Son on yılın siyasal faaliyetlerine anlam veren temel dinamik vesayete karşı verilen demokrasi mücadelesi oldu. Bu mücadele, etnik kimlik taleplerini içerse de, etnik duyarlılığının siyasetin ana ekseni olmasına zemin hazırlamadı. Bu nedenle, çoklu siyasi gündemler iki ana gündeme indirgendiğinde, AK Parti ve CHP siyasi faaliyetin başat aktörleri haline gelirken, MHP ve HDP siyasal anlam kaybına uğradı.
Bu durumun en somut örneği 12 Eylül 2010 referandumunda görüldü. Demokrasi-vesayet mücadelesinin anlamlandırdığı referandum, AK Parti ve CHP’yi iki karşıt siyasi eksenin başat aktörleri kılarken, MHP ve BDP’yi ya bu eksenlerden birine katılma veya kendisini ayrıştırma tercihiyle karşı karşıya bıraktı.
Aynı tutumlar, cumhurbaşkanlığı seçimlerinde de tekrarlanıyor. Erdoğan ile İhsanoğlu üzerinden, referanduma benzer şekilde ‘yeni Türkiye’-‘eski Türkiye’ mücadelesine sahne olan seçimler, AK Parti ve CHP’yi siyasi gündemi belirleyen aktörler konumuna getirirken, MHP ve HDP’yi zorluyor.
Her iki örnekte de, BDP/HDP ana eksenlerden birine katılmak yerine kendisini ayrıştırmayı tercih ederken, MHP CHP eksenine katılmayı tercih etti. MHP’nin CHP eksenine katılması, her iki seçenekte de, Anadolu’daki milliyetçi-muhafazakâr seçmeninin tepkisine yol açtı.

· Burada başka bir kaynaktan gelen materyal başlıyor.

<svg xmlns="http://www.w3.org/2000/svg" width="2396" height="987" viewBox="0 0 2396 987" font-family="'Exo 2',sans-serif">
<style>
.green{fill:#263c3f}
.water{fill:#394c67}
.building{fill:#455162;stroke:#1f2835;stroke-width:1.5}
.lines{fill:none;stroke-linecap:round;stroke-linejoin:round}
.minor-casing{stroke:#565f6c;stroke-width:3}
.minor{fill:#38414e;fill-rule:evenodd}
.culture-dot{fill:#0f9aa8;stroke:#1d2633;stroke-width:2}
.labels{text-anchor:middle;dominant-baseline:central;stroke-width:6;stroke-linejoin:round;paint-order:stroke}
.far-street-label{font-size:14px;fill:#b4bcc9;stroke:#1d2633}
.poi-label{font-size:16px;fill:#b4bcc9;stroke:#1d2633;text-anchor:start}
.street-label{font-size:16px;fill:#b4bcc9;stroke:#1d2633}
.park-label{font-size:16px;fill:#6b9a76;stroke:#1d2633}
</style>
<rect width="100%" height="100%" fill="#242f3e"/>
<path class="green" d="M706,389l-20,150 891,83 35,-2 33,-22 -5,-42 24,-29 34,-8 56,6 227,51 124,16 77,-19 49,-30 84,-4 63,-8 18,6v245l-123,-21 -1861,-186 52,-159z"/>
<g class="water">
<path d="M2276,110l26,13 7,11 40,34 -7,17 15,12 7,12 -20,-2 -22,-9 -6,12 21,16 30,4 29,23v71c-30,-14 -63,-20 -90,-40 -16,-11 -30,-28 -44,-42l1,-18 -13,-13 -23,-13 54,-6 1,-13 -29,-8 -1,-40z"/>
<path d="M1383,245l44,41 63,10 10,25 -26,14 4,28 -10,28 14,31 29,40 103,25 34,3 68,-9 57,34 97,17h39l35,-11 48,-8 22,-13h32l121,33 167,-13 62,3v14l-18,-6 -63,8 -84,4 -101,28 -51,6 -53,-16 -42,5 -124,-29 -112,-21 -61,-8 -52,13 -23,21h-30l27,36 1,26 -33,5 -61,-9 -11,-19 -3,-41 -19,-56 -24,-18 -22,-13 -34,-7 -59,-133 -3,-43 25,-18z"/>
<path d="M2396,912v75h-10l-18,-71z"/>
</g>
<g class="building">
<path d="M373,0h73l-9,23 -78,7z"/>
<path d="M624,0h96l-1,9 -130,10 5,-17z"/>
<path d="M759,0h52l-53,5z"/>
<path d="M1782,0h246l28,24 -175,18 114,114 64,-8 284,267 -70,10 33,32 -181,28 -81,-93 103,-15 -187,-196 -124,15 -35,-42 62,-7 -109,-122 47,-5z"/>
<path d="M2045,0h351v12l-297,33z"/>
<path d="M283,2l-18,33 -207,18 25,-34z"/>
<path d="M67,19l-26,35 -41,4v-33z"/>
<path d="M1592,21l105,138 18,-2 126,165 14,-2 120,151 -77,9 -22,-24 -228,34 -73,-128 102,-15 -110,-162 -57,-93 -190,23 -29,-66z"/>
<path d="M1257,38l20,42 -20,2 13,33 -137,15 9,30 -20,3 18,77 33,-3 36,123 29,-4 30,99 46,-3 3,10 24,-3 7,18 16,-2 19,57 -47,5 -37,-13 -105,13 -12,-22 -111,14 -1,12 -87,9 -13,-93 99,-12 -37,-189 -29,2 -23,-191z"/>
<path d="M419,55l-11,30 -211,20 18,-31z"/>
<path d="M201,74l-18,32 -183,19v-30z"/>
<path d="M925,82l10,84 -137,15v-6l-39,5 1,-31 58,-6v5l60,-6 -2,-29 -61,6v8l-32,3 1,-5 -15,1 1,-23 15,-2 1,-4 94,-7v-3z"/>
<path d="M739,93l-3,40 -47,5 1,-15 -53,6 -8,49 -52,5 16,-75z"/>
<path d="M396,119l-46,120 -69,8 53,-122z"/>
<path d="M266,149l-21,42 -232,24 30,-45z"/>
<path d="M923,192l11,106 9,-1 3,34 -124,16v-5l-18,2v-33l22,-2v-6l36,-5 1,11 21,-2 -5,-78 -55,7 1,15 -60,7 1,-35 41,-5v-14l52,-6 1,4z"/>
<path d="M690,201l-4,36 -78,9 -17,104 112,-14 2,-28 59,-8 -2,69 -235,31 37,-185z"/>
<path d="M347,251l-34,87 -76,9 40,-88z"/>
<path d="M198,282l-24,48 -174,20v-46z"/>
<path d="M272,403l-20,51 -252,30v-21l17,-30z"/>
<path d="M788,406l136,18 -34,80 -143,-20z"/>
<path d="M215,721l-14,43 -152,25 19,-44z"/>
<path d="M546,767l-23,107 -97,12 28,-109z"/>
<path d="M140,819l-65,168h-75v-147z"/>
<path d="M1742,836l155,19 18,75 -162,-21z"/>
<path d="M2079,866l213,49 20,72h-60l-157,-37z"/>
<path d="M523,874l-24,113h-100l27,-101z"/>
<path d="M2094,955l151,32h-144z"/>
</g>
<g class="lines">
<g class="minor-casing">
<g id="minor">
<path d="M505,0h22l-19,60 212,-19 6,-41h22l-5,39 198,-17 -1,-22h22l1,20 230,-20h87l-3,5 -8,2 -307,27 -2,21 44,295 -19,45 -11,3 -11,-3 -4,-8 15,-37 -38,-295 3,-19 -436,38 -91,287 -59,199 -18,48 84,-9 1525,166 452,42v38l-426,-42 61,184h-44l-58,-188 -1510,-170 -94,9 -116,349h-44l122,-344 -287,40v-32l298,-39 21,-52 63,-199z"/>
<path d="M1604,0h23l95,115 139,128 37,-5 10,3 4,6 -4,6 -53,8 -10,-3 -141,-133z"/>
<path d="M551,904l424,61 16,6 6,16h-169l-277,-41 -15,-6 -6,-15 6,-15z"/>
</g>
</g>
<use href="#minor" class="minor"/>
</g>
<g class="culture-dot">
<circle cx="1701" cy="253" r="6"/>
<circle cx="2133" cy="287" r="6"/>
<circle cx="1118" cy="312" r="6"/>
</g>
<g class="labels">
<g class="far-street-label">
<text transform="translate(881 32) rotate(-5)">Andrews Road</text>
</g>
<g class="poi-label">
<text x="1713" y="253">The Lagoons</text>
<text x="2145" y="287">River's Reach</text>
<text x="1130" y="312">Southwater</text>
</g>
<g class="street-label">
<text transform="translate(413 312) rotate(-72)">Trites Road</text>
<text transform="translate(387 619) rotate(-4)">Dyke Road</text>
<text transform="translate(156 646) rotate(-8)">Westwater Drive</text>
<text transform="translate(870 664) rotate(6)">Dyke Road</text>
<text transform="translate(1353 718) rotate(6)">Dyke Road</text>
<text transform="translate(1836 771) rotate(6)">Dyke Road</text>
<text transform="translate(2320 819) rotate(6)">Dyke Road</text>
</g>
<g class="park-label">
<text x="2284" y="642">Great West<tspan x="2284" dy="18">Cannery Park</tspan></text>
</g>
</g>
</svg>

Anadolu’daki milliyetçi-muhafazakâr seçmen, siyasetin AK Parti-CHP aktörlüğünde şekillendiği durumlarda, oy verdiği MHP’nin CHP eksenini tercih etmesine razı olmuyor. Kuvvetle muhtemel, aksi bir tercihe de MHP’nin Ege ve Akdeniz’deki seçmeni razı olmayacaktır.
Bu, MHP’nin ancak etnik gündemde birleşen iki farklı seçmen bloğuna sahip olmasından kaynaklanan yapısal bir sorun olup Bahçeli’nin Erdoğan’ı hedefe oturtan öfkeli konuşmalarıyla çözülecek gibi görünmüyor.